Processes in an operating system

Processes in an operating system

A running program is called a process in the operating system. It can summarize everything about the program at a given state of execution. This includes memory locations, a couple of registers (all, in fact) and any open IO devices. Earlier OSes loaded a process data eagerly, but now it's used lazily.
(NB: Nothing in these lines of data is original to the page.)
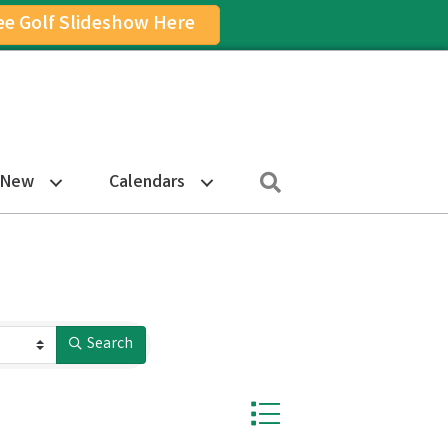
ee Golf Slideshow Here
on
am Icon
Search
 New
Calendars
Search
Button group with nested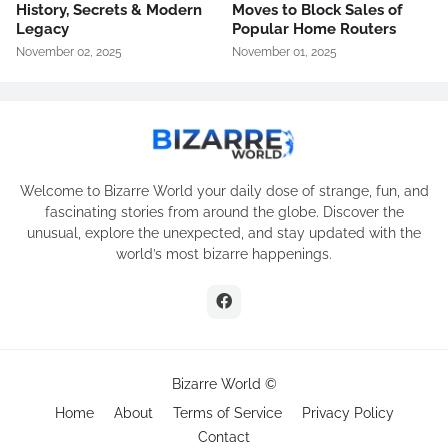
History, Secrets & Modern
Moves to Block Sales of
Legacy
Popular Home Routers
November 02, 2025
November 01, 2025
Welcome to Bizarre World your daily dose of strange, fun, and
fascinating stories from around the globe. Discover the
unusual, explore the unexpected, and stay updated with the
world’s most bizarre happenings.
Bizarre World ©
Home
About
Terms of Service
Privacy Policy
Contact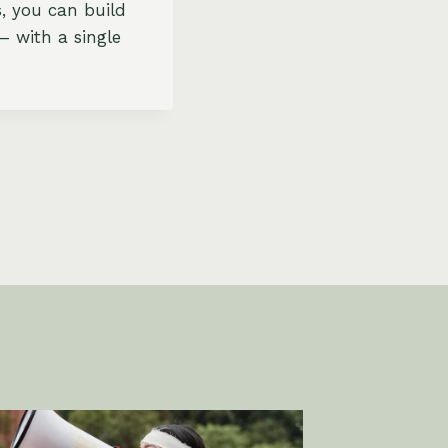
s, you can build
– with a single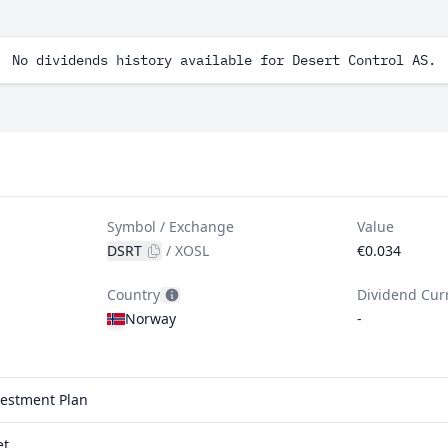
No dividends history available for Desert Control AS.
Symbol / Exchange
Value
DSRT
/
XOSL
€0.034
Country
Dividend Cur
Norway
-
vestment Plan
et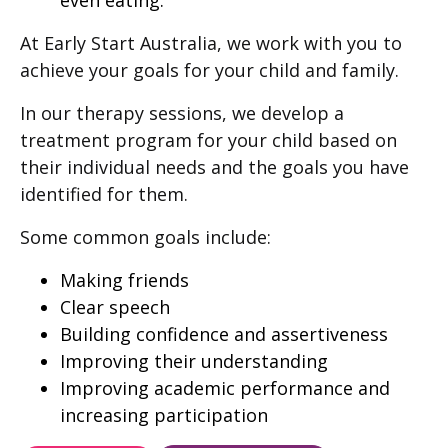
At Early Start Australia, we work with you to
achieve your goals for your child and family.
In our therapy sessions, we develop a
treatment program for your child based on
their individual needs and the goals you have
identified for them.
Some common goals include:
Making friends
Clear speech
Building confidence and assertiveness
Improving their understanding
Improving academic performance and
increasing participation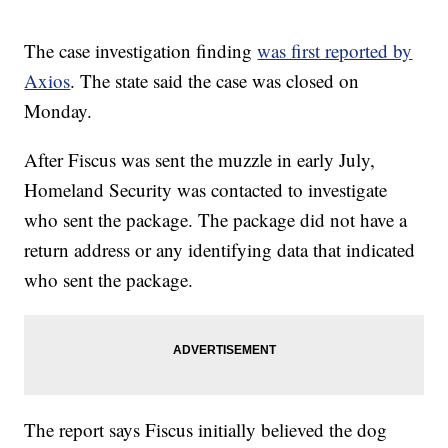
The case investigation finding
was first reported by
Axios
. The state said the case was closed on
Monday.
After Fiscus was sent the muzzle in early July,
Homeland Security was contacted to investigate
who sent the package. The package did not have a
return address or any identifying data that indicated
who sent the package.
The report says Fiscus initially believed the dog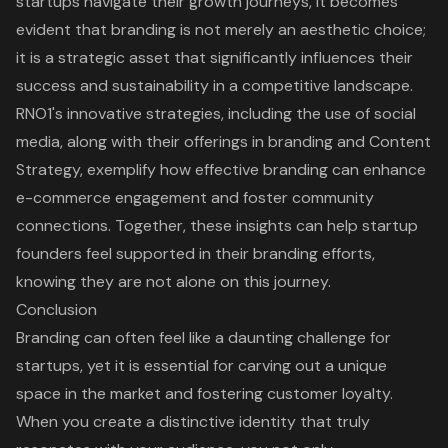
startups navigate their growth journeys, it becomes
evident that branding is not merely an aesthetic choice;
it is a strategic asset that significantly influences their
success and sustainability in a competitive landscape.
RNO1's innovative strategies, including the use of social
media, along with their offerings in
branding and Content
Strategy
, exemplify how effective branding can enhance
e-commerce engagement and foster community
connections. Together, these insights can help startup
founders feel supported in their branding efforts,
knowing they are not alone on this journey.
Conclusion
Branding can often feel like a daunting challenge for
startups, yet it is essential for carving out a unique
space in the market and fostering customer loyalty.
When you create a distinctive identity that truly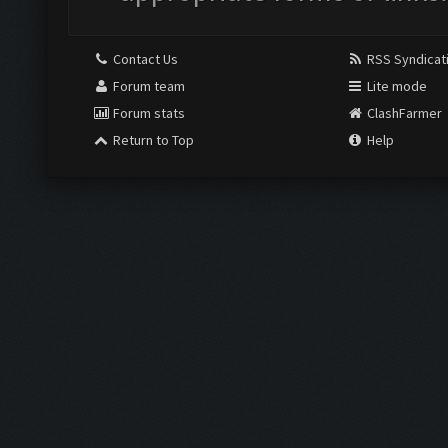
Contact Us
RSS Syndicat
Forum team
Lite mode
Forum stats
ClashFarmer
Return to Top
Help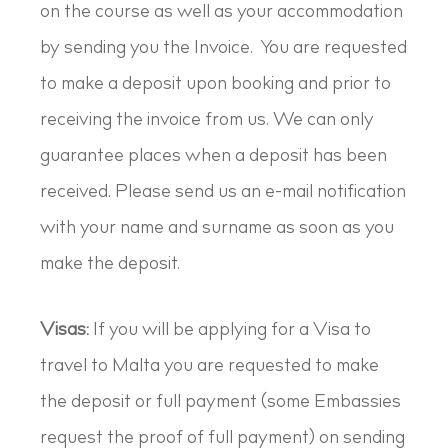
on the course as well as your accommodation
by sending you the Invoice. You are requested
to make a deposit upon booking and prior to
receiving the invoice from us. We can only
guarantee places when a deposit has been
received. Please send us an e-mail notification
with your name and surname as soon as you
make the deposit.
Visas:
If you will be applying for a Visa to
travel to Malta you are requested to make
the deposit or full payment (some Embassies
request the proof of full payment) on sending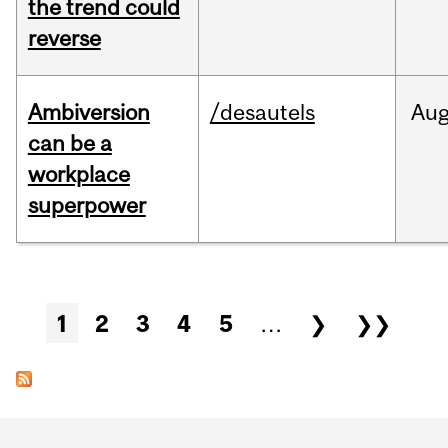
the trend could
reverse
Ambiversion
/desautels
Au
can be a
workplace
superpower
Pages
1
2
3
4
5
…
❯
❯❯
Department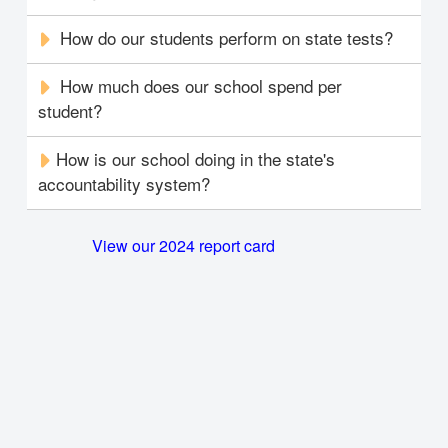
How do our students perform on state tests?
How much does our school spend per
student?
How is our school doing in the state's
accountability system?
View our 2024 report card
This involves paging and swapping.

A process has three states (4 actually)

  • Running: Running
  • Blocked: Waiting for IO on a file descriptor or something
  • Ready: Ready to execute but waiting for its turn.

Data structures involved

The proc struct stores a lot of things in xv6. First up is the set of registers.

struct context {
  int eip;
  int esp;
  int ebx;
  int ecx;
  int edx;
  int esi;
  int edi;
  int ebp;
};

Next, we store the state of the process at the time of descheduling.

enum proc_state { UNUSED, EMBRYO, SLEEPING, RUNNABLE, RUNNING, ZOMBIE };

The actual struct also holds the start and stop of the memory region that the process is occupying, alongside the kernel stack, the process id, the parent if any, open files, current working directory, the saved registers, and the trapframe.

struct proc {
  char *mem; // Start of process memory
  uint sz; // Size of process memory
  char *kstack; // Bottom of kernel stack for this process
  enum proc_state state; // Process state
  int pid; // Process ID
  struct proc *parent; // Parent process
  void *chan; // If !zero, sleeping on chan
  int killed; // If !zero, has been killed
  struct file *ofile[NOFILE]; // Open files
  struct inode *cwd; // Current directory
  struct context context; // Switch here to run process
  struct trapframe *tf; // Trap frame for the current interrupt
};

Such an entry is also sometimes called as a Process Control Block.

Process related syscalls

The fork() system call creates a new process in Linux. It returns twice! Once in parent process (where it returns the pid of the child process) and once in child process (where it returns 0). The only register that changes is the rax, where it's set to the PID of the child in the parent process and to 0 in the child process.

The wait() system call makes the parent wait till the child process has finished execution. This is useful for syncing. If called from a process that has no active unwaited-for child. There's also waitpid() that takes the pid of the child process and checks for that one specifically. wait() has unspecified order for two or more children. Both of them take an argument to a pointer to an int where they can store the return status of the child process. If NULL then it's discarded.

The exec() system call is useful when you want to replace the current process with another one without creating a new process. It replaces the code and data segment of the current process, refreshes the register entries and cleans up stack, heap and other stuff. Any other arguments are passed as arguments to the binary. A successful call to exec() never returns.